AI21 Labs' new AI model can handle more environment than most

Increasingly, the AI industry is moving towards generative AI models with larger frameworks. But models with large context windows tend to be computationally intensive. Or Dagan, head of product at startup AI21 Labs, claims that doesn’t have to be the case — and his company is releasing a production model to prove it.

Contexts or context windows refer to input data (eg text) that a model examines before generating output (more text). Models with small context windows tend to forget the content of even very recent conversations, while models with larger contexts avoid this pitfall — and, as an added bonus, better understand the flow of data they receive.

AI21 Labs’ Jamba, a new text generation and analysis model, can perform many of the same tasks that models such as OpenAI’s ChatGPT and Google’s Gemini do. Trained on a combination of public and proprietary data, Jamba can write text in English, French, Spanish and Portuguese.

Jamba can handle up to 140,000 tokens while running on a single GPU with at least 80GB of memory (such as a high-end Nvidia A100). That translates to about 105,000 words or 210 pages — a decent-sized novel.

Meta’s Llama 2, by comparison, has an ambient window of 32,000 tons – on the smaller side by today’s standards – but only requires a GPU with ~12GB of memory to run. (Context windows are typically measured in tokens, which are chunks of raw text and other data.)

On his face, Jabba is unremarkable. There are many freely available downloadable AI models, from the recently released DBRX by Databricks to the aforementioned Llama 2.

But what makes the Jamba unique is what’s under the hood. It uses a combination of two architectural models: transformers and state space models (SSM).

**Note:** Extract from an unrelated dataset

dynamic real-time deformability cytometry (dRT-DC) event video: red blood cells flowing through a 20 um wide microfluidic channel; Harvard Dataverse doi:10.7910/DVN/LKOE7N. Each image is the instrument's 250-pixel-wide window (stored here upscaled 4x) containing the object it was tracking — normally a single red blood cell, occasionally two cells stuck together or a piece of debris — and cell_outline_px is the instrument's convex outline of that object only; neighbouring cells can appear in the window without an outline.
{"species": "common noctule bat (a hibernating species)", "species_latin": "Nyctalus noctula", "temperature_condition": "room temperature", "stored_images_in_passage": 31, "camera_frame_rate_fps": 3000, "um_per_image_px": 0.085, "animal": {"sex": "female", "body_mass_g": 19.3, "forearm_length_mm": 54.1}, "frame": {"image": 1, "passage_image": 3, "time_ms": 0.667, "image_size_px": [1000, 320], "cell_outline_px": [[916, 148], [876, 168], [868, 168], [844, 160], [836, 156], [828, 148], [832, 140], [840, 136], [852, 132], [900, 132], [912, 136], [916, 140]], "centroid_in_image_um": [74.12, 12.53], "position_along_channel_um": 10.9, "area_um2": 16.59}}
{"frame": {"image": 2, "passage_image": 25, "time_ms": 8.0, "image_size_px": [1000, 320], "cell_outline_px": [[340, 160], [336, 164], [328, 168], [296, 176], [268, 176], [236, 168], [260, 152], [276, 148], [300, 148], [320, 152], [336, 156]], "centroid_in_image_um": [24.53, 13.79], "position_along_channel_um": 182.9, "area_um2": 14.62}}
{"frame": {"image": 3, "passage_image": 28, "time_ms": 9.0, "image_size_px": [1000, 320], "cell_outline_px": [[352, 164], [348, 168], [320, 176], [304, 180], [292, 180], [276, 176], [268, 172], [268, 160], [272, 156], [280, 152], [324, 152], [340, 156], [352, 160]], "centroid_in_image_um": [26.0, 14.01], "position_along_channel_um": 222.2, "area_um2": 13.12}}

Transformers are the architecture of choice for complex reasoning tasks, powering models such as GPT-4 and Google’s Gemini, for example. They have many unique features, but the defining characteristic of transformers is their “attention mechanism”. For each piece of input data (eg a sentence), transformers weigh the relevance of every other input (other sentences) and draw from them to produce the output (a new sentence).

SSMs, on the other hand, combine various properties of older types of artificial intelligence models, such as recurrent neural networks and convolutional neural networks, to create a more computationally efficient architecture capable of handling large data sequences.

Now, SSMs have their limitations. However, some early incarnations, including an open-source model called Mamba by Princeton and Carnegie Mellon researchers, can handle larger inputs than their transformer-based counterparts, while performing better at language generation tasks.

The Jamba actually uses the Mamba as part of the base model — and Dagan claims it delivers three times the performance in large environments compared to comparably sized transformer-based models.

“While there are some initial academic examples of SSM models, this is the first commercial-grade, production-scale model,” Dagan told TechCrunch. “This architecture, in addition to being innovative and interesting for further research by the community, opens up great performance and performance potential.”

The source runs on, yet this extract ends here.